Let’s be clear: a mindfulness practice, even one focused on money, isn’t going to directly impact your Canadian Rockies ski fund, let alone your retirement savings.

But if undertaken consistently, a mindfulness practice could help change the decisions you currently unconsciously make about spending.
For instance, you may decide to do extra research before selling your car or home, looking more carefully at trends and brainstorming other ways to find ready cash.

It does that by increasing time between your thoughts: that well-worn but accurate metaphor of busy thoughts as clouds against a blue sky that represents an untroubled mind.

“Thoughts are like clouds,” says Financial Mindfulness’s Chief Mindfulness Officer Tomas Jajesnica.

“When you can see more sky and less clouds you start to move out of an immediate, involuntary response state and towards the type of thought where you could think about your ‘future self’.”

A big benefit of a regular practice is a buffer against the power of marketing, he says.
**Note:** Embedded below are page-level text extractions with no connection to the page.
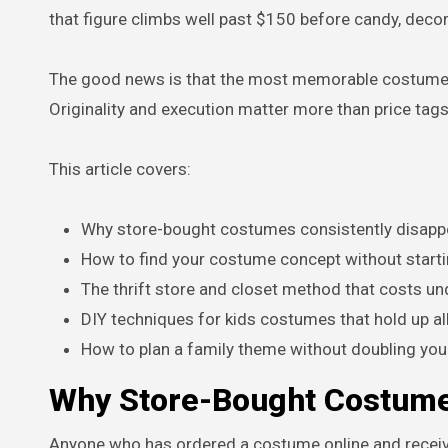
that figure climbs well past $150 before candy, decor
The good news is that the most memorable costumes 
Originality and execution matter more than price tags
This article covers:
Why store-bought costumes consistently disapp
How to find your costume concept without start
The thrift store and closet method that costs u
DIY techniques for kids costumes that hold up all
How to plan a family theme without doubling you
Why Store-Bought Costumes
Anyone who has ordered a costume online and receiv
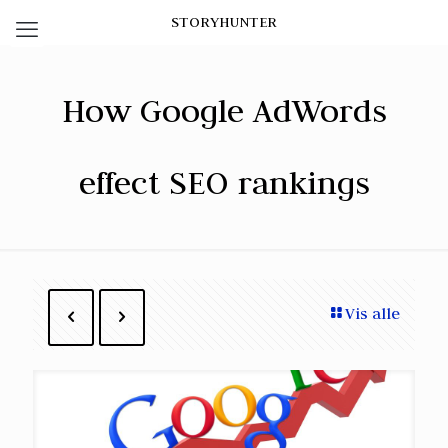
STORYHUNTER
How Google AdWords
effect SEO rankings
Vis alle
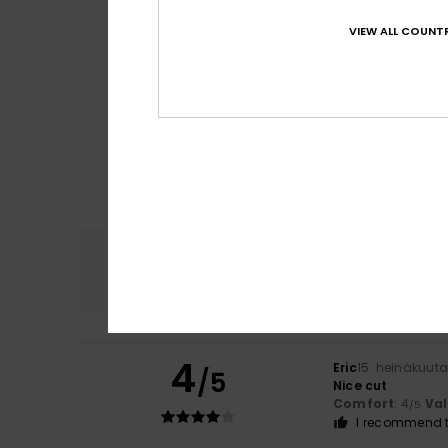
VIEW ALL COUNTR
Comfort
4.8
4
Eric
15. heinäkuut
/5
Nice cut
Comfort
: 4
Va
/5
I recommend t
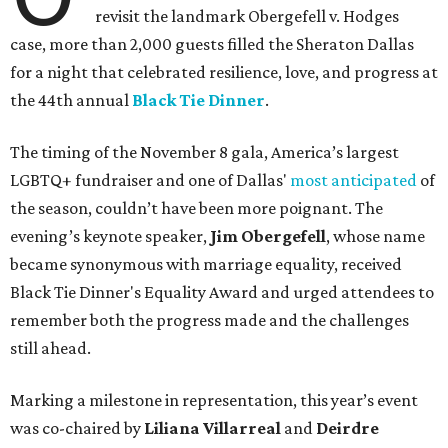
revisit the landmark Obergefell v. Hodges
case, more than 2,000 guests filled the Sheraton Dallas
for a night that celebrated resilience, love, and progress at
the 44th annual
Black Tie Dinner
.
The timing of the November 8 gala, America’s largest
LGBTQ+ fundraiser and one of Dallas'
most anticipated
of
the season, couldn’t have been more poignant. The
evening’s keynote speaker,
Jim Obergefell
, whose name
became synonymous with marriage equality, received
Black Tie Dinner's Equality Award and urged attendees to
remember both the progress made and the challenges
still ahead.
Marking a milestone in representation, this year’s event
was co-chaired by
Liliana Villarreal
and
Deirdre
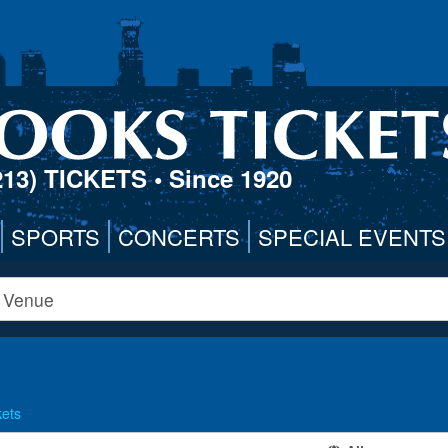
213) TICKETS
• Since 1920
SPORTS
CONCERTS
SPECIAL EVENTS
kets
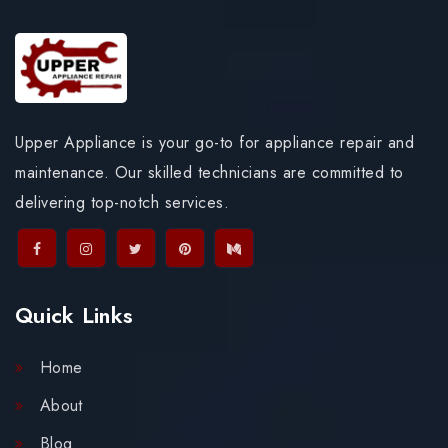
Upper Appliance is your go-to for appliance repair and
maintenance. Our skilled technicians are committed to
delivering top-notch services.
Quick Links
Home
About
Blog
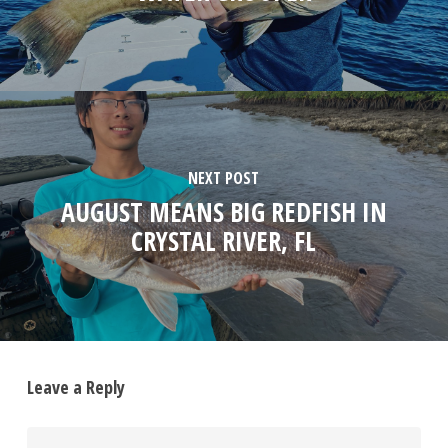
NEXT POST
AUGUST MEANS BIG REDFISH IN
CRYSTAL RIVER, FL
Leave a Reply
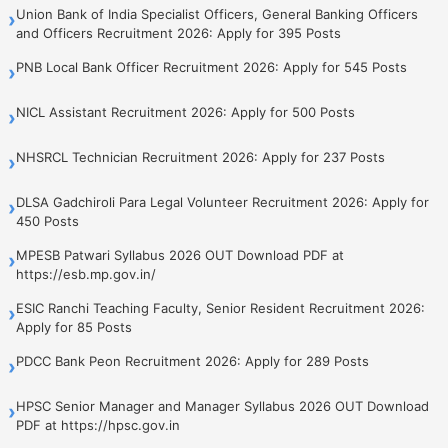
Union Bank of India Specialist Officers, General Banking Officers
›
and Officers Recruitment 2026: Apply for 395 Posts
PNB Local Bank Officer Recruitment 2026: Apply for 545 Posts
›
NICL Assistant Recruitment 2026: Apply for 500 Posts
›
NHSRCL Technician Recruitment 2026: Apply for 237 Posts
›
DLSA Gadchiroli Para Legal Volunteer Recruitment 2026: Apply for
›
450 Posts
MPESB Patwari Syllabus 2026 OUT Download PDF at
›
https://esb.mp.gov.in/
ESIC Ranchi Teaching Faculty, Senior Resident Recruitment 2026:
›
Apply for 85 Posts
PDCC Bank Peon Recruitment 2026: Apply for 289 Posts
›
HPSC Senior Manager and Manager Syllabus 2026 OUT Download
›
PDF at https://hpsc.gov.in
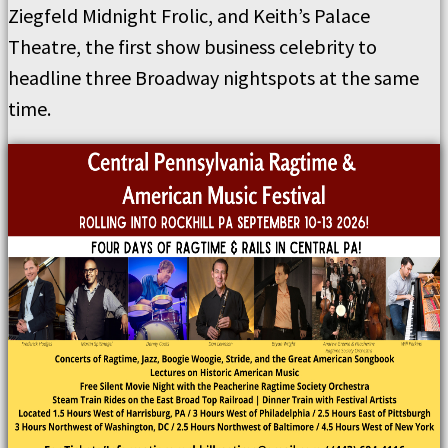
Ziegfeld Midnight Frolic, and Keith’s Palace
Theatre, the first show business celebrity to
headline three Broadway nightspots at the same
time.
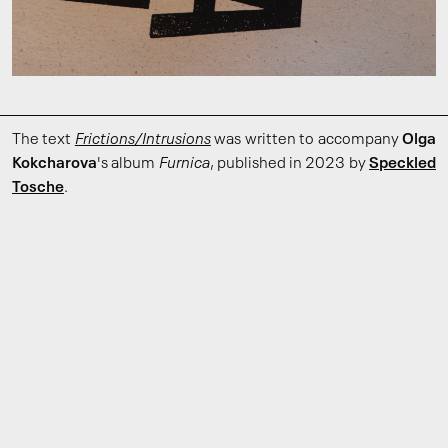
The text
Frictions/Intrusions
was written to accompany
Olga
Kokcharova
's album
Furnica
, published in 2023 by
Speckled
Tosche
.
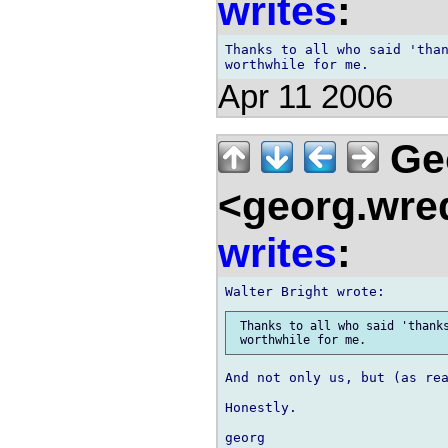
writes
:
Thanks to all who said 'than
Apr 11 2006
Ge
<georg.wre
writes
:
 Thanks to all who said 'thanks
And not only us, but (as rea
Honestly.
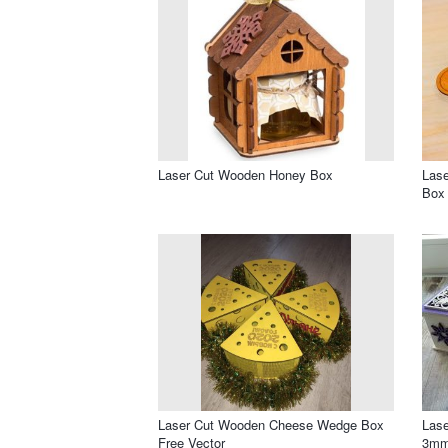
Laser Cut Wooden Honey Box
Lase
Box
Laser Cut Wooden Cheese Wedge Box
Lase
Free Vector
3mm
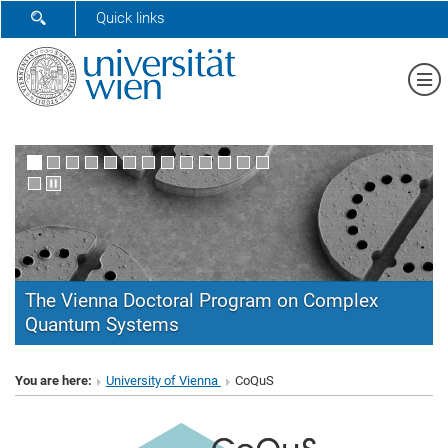
SHOW SEARCH FORM
Quick links
Sh
The Vienna Doctoral Program on Complex
Quantum Systems
CoQuS
You are here:
University of Vienna
CoQuS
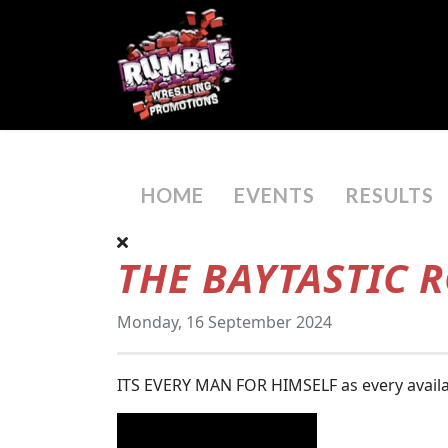
HOME
EVENTS
RESULTS
THE BAYTASTIC 
Monday, 16 September 2024
ITS EVERY MAN FOR HIMSELF as every availab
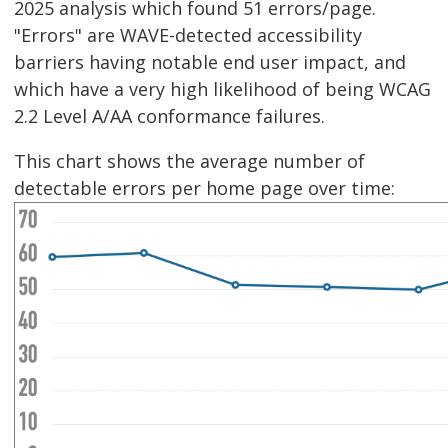
2025 analysis which found 51 errors/page.
"Errors" are WAVE-detected accessibility
barriers having notable end user impact, and
which have a very high likelihood of being WCAG
2.2 Level A/AA conformance failures.
This chart shows the average number of
detectable errors per home page over time:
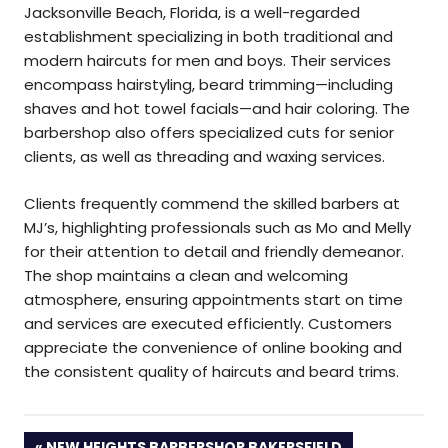
Jacksonville Beach, Florida, is a well-regarded
establishment specializing in both traditional and
modern haircuts for men and boys. Their services
encompass hairstyling, beard trimming—including
shaves and hot towel facials—and hair coloring. The
barbershop also offers specialized cuts for senior
clients, as well as threading and waxing services.
Clients frequently commend the skilled barbers at
MJ’s, highlighting professionals such as Mo and Melly
for their attention to detail and friendly demeanor.
The shop maintains a clean and welcoming
atmosphere, ensuring appointments start on time
and services are executed efficiently. Customers
appreciate the convenience of online booking and
the consistent quality of haircuts and beard trims.
PREVIOUS
NEW HEIGHTS BARBERSHOP BAKERSFIELD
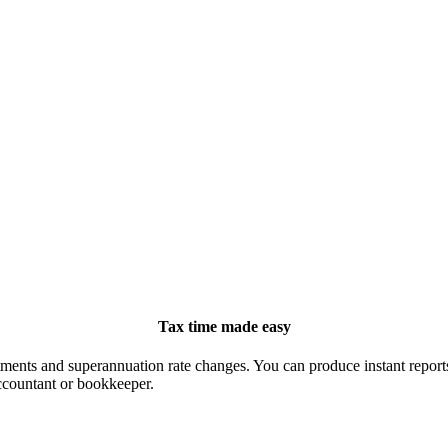
Tax time made easy
ts and superannuation rate changes. You can produce instant reports, 
ccountant or bookkeeper.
Think about the hype involved around the release of the next stage of a sought-after apartment development: it’s in the interests of a real estate agent to get you into a feeding frenzy state with other potential buyers, so the stage sells put, the project can go up and the next stage goes into marketing overdrive.

“But it’s not just effective in dealing with real estate,” Jajesnica says.
“A lot of marketing works on the idea of scarcity and urgency; some saying ‘quick, there’s only 100 in stock’ , or ‘hurry, it’s a brand new order’, or whatever. Marketing works on you by getting you to make a decision right now.

“A mindfulness process will help you to buy things rather than just be sold to.
“It’ll allow you to come from your own space, consider the consequences of your actions and respond by making decisions, rather than be manipulated by marketing.”